Work instructions -
Below are some entries. Work out how many of their lines hold the word "데이터를", and write that number alone.
··· Data to use ···
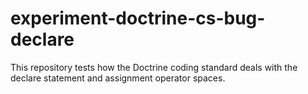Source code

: # experiment-doctrine-cs-bug-declare
This repository tests how the Doctrine coding standard deals with the declare statement and assignment operator spaces.
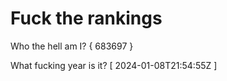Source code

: # Fuck the rankings

Who the hell am I?
{ 683697 }

What fucking year is it?
[ 2024-01-08T21:54:55Z ]
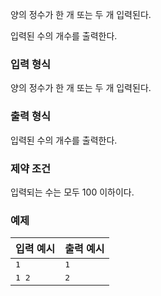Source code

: 양의 정수가 한 개 또는 두 개 입력된다.

입력된 수의 개수를 출력한다.

### 입력 형식

양의 정수가 한 개 또는 두 개 입력된다.

### 출력 형식

입력된 수의 개수를 출력한다.

### 제약 조건

입력되는 수는 모두 100 이하이다.

### 예제

<table class="table table-condensed table-bordered " id="examples_table">
	<thead>
		<tr>
			<th class="col-lg-6 col-md-6 col-sm-6">입력 예시</th>
			<th class="col-lg-6 col-md-6 col-sm-6">출력 예시</th>
		</tr>
	</thead>
	<tbody>
		<tr>
        	<td><samp>1</samp></td>
            <td><samp>1</samp></td>
        </tr>
		<tr>
        	<td><samp>1 2</samp></td>
            <td><samp>2</samp></td>
        </tr>
    </tbody>
</table>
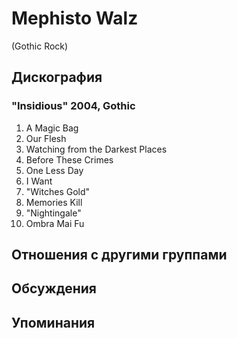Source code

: # Mephisto Walz

(Gothic Rock)

## Дискография

### "Insidious" 2004, Gothic

01. A Magic Bag
02. Our Flesh
03. Watching from the Darkest Places
04. Before These Crimes
05. One Less Day
06. I Want
07. "Witches Gold"
08. Memories Kill
09. "Nightingale"
10. Ombra Mai Fu


## Отношения с другими группами


## Обсуждения


## Упоминания

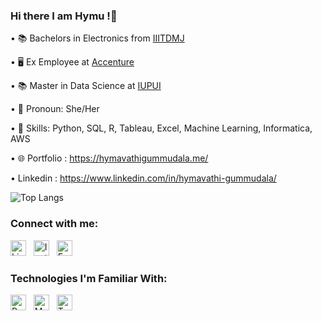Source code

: ### Hi there I am Hymu !👋

• 📚 Bachelors in Electronics from [IIITDMJ](https://www.iiitdmj.ac.in/ )

• 🖥️ Ex Employee at [Accenture](https://www.accenture.com/us-en)

• 📚 Master in Data Science at [IUPUI](https://www.iupui.edu/index.html)

• 👧 Pronoun: She/Her

• 🔧 Skills: Python, SQL, R, Tableau, Excel, Machine Learning, Informatica, AWS

• 🌐 Portfolio : https://hymavathigummudala.me/

• Linkedin : https://www.linkedin.com/in/hymavathi-gummudala/

![Top Langs](https://github-readme-stats.vercel.app/api/top-langs/?username=HymavathiG2712&layout=compact)

### Connect with me:
[<img src="https://cdn2.iconfinder.com/data/icons/social-media-with-original-colors/256/icon-linkedin.png" alt="LinkedIn" width="25">](https://www.linkedin.com/in/hymavathi-gummudala/) &nbsp;
[<img src="https://ouch-cdn2.icons8.com/_US60I188UuoRurpJ9lfFmfp5baT-Gtp3bghSn-AOL8/rs:fit:456:456/czM6Ly9pY29uczgu/b3VjaC1wcm9kLmFz/c2V0cy9wbmcvOTI0/L2NjYjgwMjlkLWZh/NWMtNDU5Yy05YjBk/LWI0Yzg2MzI3Zjc0/Mi5wbmc.png" alt="Instagram" width="25">](https://www.instagram.com/hymuu_gummudala/) &nbsp;
[<img src="https://img.freepik.com/premium-vector/blue-social-media-logo_197792-1759.jpg" alt="Facebook" width="25">](https://www.facebook.com/HymuGummudala/)

### Technologies I'm Familiar With:
[<img src="https://s3.dualstack.us-east-2.amazonaws.com/pythondotorg-assets/media/community/logos/python-logo-only.png" alt="Python" width="25">](https://www.python.org/) &nbsp;
[<img src="https://www.freepnglogos.com/uploads/logo-mysql-png/logo-mysql-cdb-for-mysql-7.png" alt="MySQL" width="25">](https://www.mysql.com/) &nbsp;
[<img src="https://logowik.com/content/uploads/images/tableau-software.jpg" alt="Tableau" width="25">](https://www.tableau.com/)

<!-- [![Anurag's GitHub stats](https://github-readme-stats.vercel.app/api?username=HymavathiG2712)](https://github.com/HymavathiG2712/github-readme-stats)-->


<!-- [![Top Langs](https://github-readme-stats.vercel.app/api/top-langs/?username=HymavathiG2712)](https://github.com/HymavathiG2712/github-readme-stats)-->
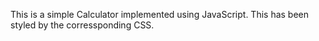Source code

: This is a simple Calculator implemented using JavaScript. This has been styled by the corressponding CSS.
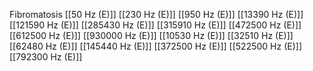Fibromatosis
[[50 Hz (E)]]
[[230 Hz (E)]]
[[950 Hz (E)]]
[[13390 Hz (E)]]
[[121590 Hz (E)]]
[[285430 Hz (E)]]
[[315910 Hz (E)]]
[[472500 Hz (E)]]
[[612500 Hz (E)]]
[[930000 Hz (E)]]
[[10530 Hz (E)]]
[[32510 Hz (E)]]
[[62480 Hz (E)]]
[[145440 Hz (E)]]
[[372500 Hz (E)]]
[[522500 Hz (E)]]
[[792300 Hz (E)]]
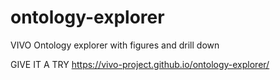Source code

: # ontology-explorer
VIVO Ontology explorer with figures and drill down

GIVE IT A TRY
https://vivo-project.github.io/ontology-explorer/
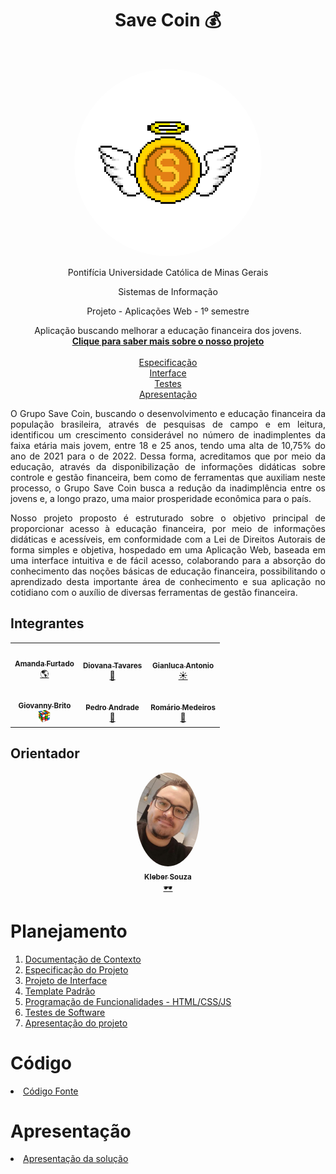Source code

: <div align="center">
    <h1>Save Coin 💰</h1>
    <br>
    <p align="center">
  <img style="border-radius: 50%;" src="src/img/Logo Save Coin.png" width="300px;" alt=""/> 
  <br>
    <p>Pontifícia Universidade Católica de Minas Gerais</p>
    <p>Sistemas de Informação</p>
    <p>Projeto - Aplicações Web - 1º semestre</p>
</div>

</p>

<p align="center">
   Aplicação buscando melhorar a educação financeira dos jovens.
    <br>
    <a href="docs/Etapa1DocContexto.md" rel="docs"><strong>Clique para saber mais sobre o nosso projeto</strong></a>
    <br>
    <br>
    <a href="docs/Etapa1Especificacao.md">Especificação</a>
    <br>
    <a href="docs/Etapa2Interface.md">Interface</a>
    <br>
    <a href="docs/Etapa4Testes">Testes</a>
    <br>
    <a href="presentation/README.md">Apresentação</a>
</p>


<div align="justify">

<p>O Grupo Save Coin, buscando o desenvolvimento e educação financeira da população brasileira, através de pesquisas de campo e em leitura, identificou um crescimento considerável no número de inadimplentes da faixa etária mais jovem, entre 18 e 25 anos, tendo uma alta de 10,75% do ano de 2021 para o de 2022. Dessa forma, acreditamos que por meio da educação, através da disponibilização de informações didáticas sobre controle e gestão financeira, bem como de ferramentas que auxiliam neste processo, o Grupo Save Coin busca a redução da inadimplência entre os jovens e, a longo prazo, uma maior prosperidade econômica para o país. 

Nosso projeto proposto é estruturado sobre o objetivo principal de proporcionar acesso à educação financeira, por meio de informações didáticas e acessíveis, em conformidade com a Lei de Direitos Autorais de forma simples e objetiva, hospedado em uma Aplicação Web, baseada em uma interface intuitiva e de fácil acesso, colaborando para a absorção do conhecimento das noções básicas de educação financeira, possibilitando o aprendizado desta importante área de conhecimento e sua aplicação no cotidiano com o auxílio de diversas ferramentas de gestão financeira. </p>

</div>

## Integrantes

<div align="center">
<table>
<tr>

<td align="center"><a href="https://github.com/furtadoamanda"><img style="border-radius: 50%;" src="docs/img/.INTEGRANTES/Amanda borda.png" width="100px;" alt=""/><br /><sub><b>Amanda Furtado</b></sub></a><br /><a href="https://github.com/furtadoamanda" title="Amanda Furtado">🌎</a></td>

<td align="center"><a href="https://github.com/DiovanaT"><img style="border-radius: 50%;" src="docs/img/INTEGRANTES/.Dio borda.png" width="100px;" alt=""/><br /><sub><b>Diovana Tavares</b></sub></a><br /><a href="https://github.com/Diovana" title="Diovana Tavares">🚀</a></td>

<td align="center"><a href="https://github.com/pagliuca1"><img style="border-radius: 50%;" src="docs/img/INTEGRANTES/.Gian borda.png" width="100px;" alt=""/><br /><sub><b>Gianluca Antonio</b></sub></a><br /><a href="https://github.com/pagliuca1" title="Gianluca Antonio">☀️</a></td>

</tr>
<tr>

<td align="center"><a href="https://github.com/GiovannyBrito"><img style="border-radius: 50%;" src="docs/img/INTEGRANTES/.Giovanny Borda.png" width="100px;" alt=""/><br /><sub><b>Giovanny Brito</b></sub></a><br /><a href="https://github.com/GiovannyBrito" title="Giovanny Brito"><img src="docs/img/EMOJI/cube.png" width="20px" ></a></td>

<td align="center"><a href="https://github.com/pedro-andradee"><img style="border-radius: 50%;" src="docs/img/INTEGRANTES/.Pedro borda.png" width="100px;" alt=""/><br /><sub><b>Pedro Andrade</b></sub></a><br /><a href="https://github.com/pedro-andradee" title="Pedro Andrade">🚀</a></td>

<td align="center"><a href="https://github.com/romamedeiros"><img style="border-radius: 50%;" src="docs/img/INTEGRANTES/.Roma borda.png" width="100px;" alt=""/><br /><sub><b>Romário Medeiros</b></sub></a><br /><a href="https://github.com/romamedeiros" title="Romário Medeiros">🎸</a></td>

</tr>
</table>
</div>
 
## Orientador

<div align="center">

<td align="center"><a href="https://github.com/KleberSouza"><img style="border-radius: 50%;" src="docs/img/INTEGRANTES/kleber borda.png" width="100px;" alt=""/><br /><sub><b>Kleber Souza</b></sub></a><br /><a href="https://github.com/KleberSouza" title="Kleber Souza">🕶️</a></td>

</div> 

# Planejamento


1. [Documentação de Contexto](docs/Etapa1DocContexto.md) 
2. [Especificação do Projeto](docs/Etapa1Especificacao.md) 
3. [Projeto de Interface](docs/Etapa2Interface.md)
4. [Template Padrão](docs/Etapa2Template.md) 
5. [Programação de Funcionalidades - HTML/CSS/JS](docs/Etapa3e4Desenvolvimento.md) 
6. [Testes de Software](docs/Etapa4Testes.md) 
7. [Apresentação do projeto](presentation/README.md) 

# Código

<li><a href="src/README.md"> Código Fonte</a></li>

# Apresentação

<li><a href="presentation/README.md"> Apresentação da solução</a></li>
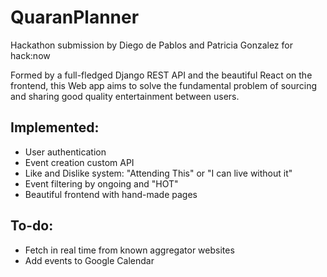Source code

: # QuaranPlanner
Hackathon submission by Diego de Pablos and Patricia Gonzalez for hack:now

Formed by a full-fledged Django REST API and the beautiful React on the frontend, this Web app aims to solve the fundamental problem of sourcing and sharing good quality entertainment between users.

## Implemented:

- User authentication
- Event creation custom API
- Like and Dislike system: "Attending This" or "I can live without it"
- Event filtering by ongoing and "HOT"
- Beautiful frontend with hand-made pages

## To-do:

- Fetch in real time from known aggregator websites
- Add events to Google Calendar
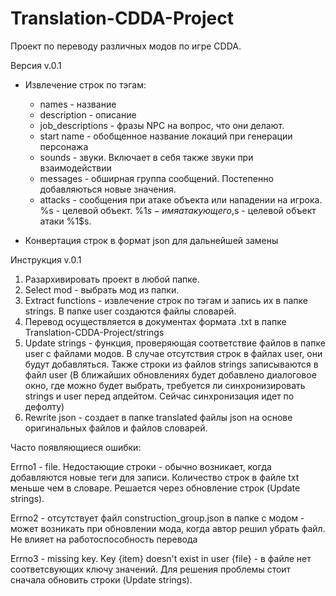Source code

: # Translation-CDDA-Project

Проект по переводу различных модов по игре CDDA.

Версия v.0.1
* Извлечение строк по тэгам:
   - names -  название
   - description - описание
   - job_descriptions - фразы NPC на вопрос, что они делают.
   - start name - обобщенное название локаций при генерации персонажа 
   - sounds - звуки. Включает в себя также звуки при взаимодействии
   - messages - обширная группа сообщений. Постепенно добавляються новые значения.
   - attacks - сообщения при атаке объекта или нападении на игрока. %s - целевой объект. %1$s - имя атакующего, %2$s - целевой объект атаки %1$s.

* Конвертация строк в формат json для дальнейшей замены

Инструкция v.0.1
1) Разархивировать проект в любой папке.
2) Select mod - выбрать мод из папки. 
3) Extract functions - извлечение строк по тэгам и запись их в папке strings. В папке user создаются файлы словарей.
4) Перевод осуществляется в документах формата .txt  в папке Translation-CDDA-Project/strings
5) Update strings - функция, проверяющая соответствие файлов в папке user c файлами модов. В случае отсутствия строк в файлах user, они будут добавляться. Также строки из файлов strings записываются в файл user (В ближайших обновлениях будет добавлено диалоговое окно, где можно будет выбрать, требуется ли синхронизировать strings и user перед апдейтом. Сейчас синхронизация идет по дефолту)
6) Rewrite json - создает в папке translated файлы json на основе оригинальных файлов и файлов словарей.

Часто появляющиеся ошибки:

Errno1 - file. Недостающие строки - обычно возникает, когда добавляются новые теги для записи. Количество строк в файле txt меньше чем в словаре. Решается через обновление строк (Update strings).

Errno2 - отсутствует файл construction_group.json в папке с модом - может возникать при обновлении мода, когда автор решил убрать файл. Не влияет на работоспособность перевода

Errno3 - missing key. Key {item} doesn't exist in user {file} - в файле нет соответсвующих ключу значений. Для решения проблемы стоит сначала обновить строки (Update strings).
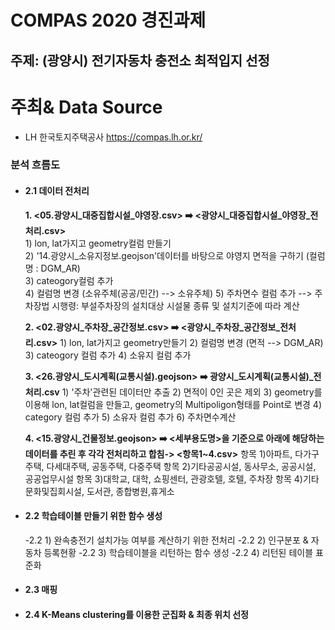 # COMPAS 2020 경진과제
## 주제: (광양시) 전기자동차 충전소 최적입지 선정

# 주최& Data Source
* LH 한국토지주택공사 https://compas.lh.or.kr/

### 분석 흐름도 
- #### 2.1 데이터 전처리
  **1. <05.광양시_대중집합시설_야영장.csv> :arrow_right: <광양시_대중집합시설_야영장_전처리.csv>**
      <br>1) lon, lat가지고 geometry컬럼 만들기<br/>
       2) '14.광양시_소유지정보.geojson'데이터를 바탕으로 야영지 면적을 구하기 (컬럼명 : DGM_AR)
      <br>3) cateogory컬럼 추가<br/>
      4) 컬럼명 변경 (소유주체(공공/민간) --> 소유주체)
      5) 주차면수 컬럼 추가 --> 주차장법 시행령: 부설주차장의 설치대상 시설물 종류 및 설치기준에 따라 계산

  **2. <02.광양시_주차장_공간정보.csv> :arrow_right: <광양시_주차장_공간정보_전처리.csv>**
      1) lon, lat가지고 geometry만들기
      2) 컬럼명 변경 (면적 --> DGM_AR)
      3) cateogory 컬럼 추가
      4) 소유지 컬럼 추가

  **3. <26.광양시_도시계획(교통시설).geojson> :arrow_right: 광양시_도시계획(교통시설)_전처리.csv**
      1) '주차'관련된 데이터만 추출
      2) 면적이 0인 곳은 제외
      3) geometry를 이용해 lon, lat컬럼을 만들고, geometry의 Multipoligon형태를 Point로 변경
      4) category 컬럼 추가
      5) 소유자 컬럼 추가
      6) 주차면수계산

  **4. <15.광양시_건물정보.geojson> :arrow_right: <세부용도명>을 기준으로 아래에 해당하는 데이터를 추린 후 각각 전처리하고 합침-> <항목1~4.csv>**
      항목 1)아파트, 다가구주택, 다세대주택, 공동주택, 다중주택
      항목 2)기타공공시설, 동사무소, 공공시설, 공공업무시설
      항목 3)대학교, 대학, 쇼핑센터, 관광호텔, 호텔, 주차장
      항목 4)기타문화및집회시설, 도서관, 종합병원,휴게소




- #### 2.2 학습테이블 만들기 위한 함수 생성
  -2.2 1) 완속충전기 설치가능 여부를 계산하기 위한 전처리
  -2.2 2) 인구분포 & 자동차 등록현황
  -2.2 3) 학습테이블을 리턴하는 함수 생성
  -2.2 4) 리턴된 테이블 표준화


- #### 2.3 매핑
- #### 2.4 K-Means clustering를 이용한 군집화 & 최종 위치 선정
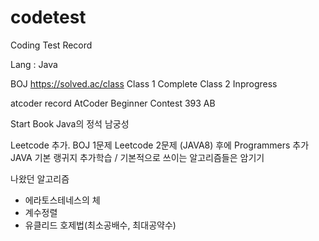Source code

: # codetest
Coding Test Record

Lang : Java

BOJ
https://solved.ac/class
Class 1 Complete
Class 2 Inprogress

atcoder record
AtCoder Beginner Contest 393 AB

Start Book 
Java의 정석 남궁성

Leetcode 추가. BOJ 1문제 Leetcode 2문제 (JAVA8) 후에 Programmers 추가
JAVA 기본 랭귀지 추가학습 / 기본적으로 쓰이는 알고리즘들은 암기기

나왔던 알고리즘
- 에라토스테네스의 체
- 계수정렬
- 유클리드 호제법(최소공배수, 최대공약수)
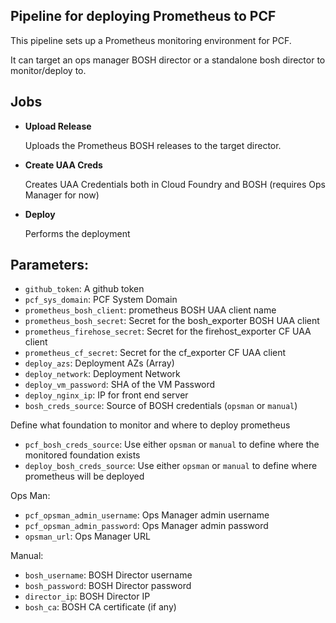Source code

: ## Pipeline for deploying Prometheus to PCF

This pipeline sets up a Prometheus monitoring environment for PCF.

It can target an ops manager BOSH director or a standalone bosh director to monitor/deploy to.

## Jobs

- **Upload Release**

  Uploads the Prometheus BOSH releases to the target director.

- **Create UAA Creds**

  Creates UAA Credentials both in Cloud Foundry and BOSH (requires Ops Manager for now)

- **Deploy**

  Performs the deployment

## Parameters:

  - `github_token`: A github token
  - `pcf_sys_domain`: PCF System Domain
  - `prometheus_bosh_client`: prometheus BOSH UAA client name
  - `prometheus_bosh_secret`: Secret for the bosh_exporter BOSH UAA client
  - `prometheus_firehose_secret`: Secret for the firehost_exporter CF UAA client
  - `prometheus_cf_secret`: Secret for the cf_exporter CF UAA client
  - `deploy_azs`: Deployment AZs (Array)
  - `deploy_network`: Deployment Network
  - `deploy_vm_password`: SHA of the VM Password
  - `deploy_nginx_ip`: IP for front end server
  - `bosh_creds_source`: Source of BOSH credentials (`opsman` or `manual`)

Define what foundation to monitor and where to deploy prometheus 
  - `pcf_bosh_creds_source`: Use either `opsman` or `manual` to define where the monitored foundation exists
  - `deploy_bosh_creds_source`: Use either `opsman` or `manual` to define where prometheus will be deployed

Ops Man:
  - `pcf_opsman_admin_username`: Ops Manager admin username
  - `pcf_opsman_admin_password`: Ops Manager admin password
  - `opsman_url`: Ops Manager URL

Manual:
 - `bosh_username`: BOSH Director username
 - `bosh_password`: BOSH Director password
 - `director_ip`: BOSH Director IP
 - `bosh_ca`: BOSH CA certificate (if any)

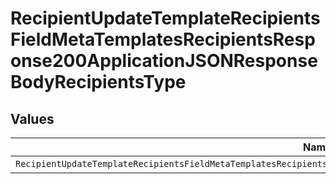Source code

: # RecipientUpdateTemplateRecipientsFieldMetaTemplatesRecipientsResponse200ApplicationJSONResponseBodyRecipientsType


## Values

| Name                                                                                                                     | Value                                                                                                                    |
| ------------------------------------------------------------------------------------------------------------------------ | ------------------------------------------------------------------------------------------------------------------------ |
| `RecipientUpdateTemplateRecipientsFieldMetaTemplatesRecipientsResponse200ApplicationJSONResponseBodyRecipientsTypeRadio` | radio                                                                                                                    |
···
Solution below -
2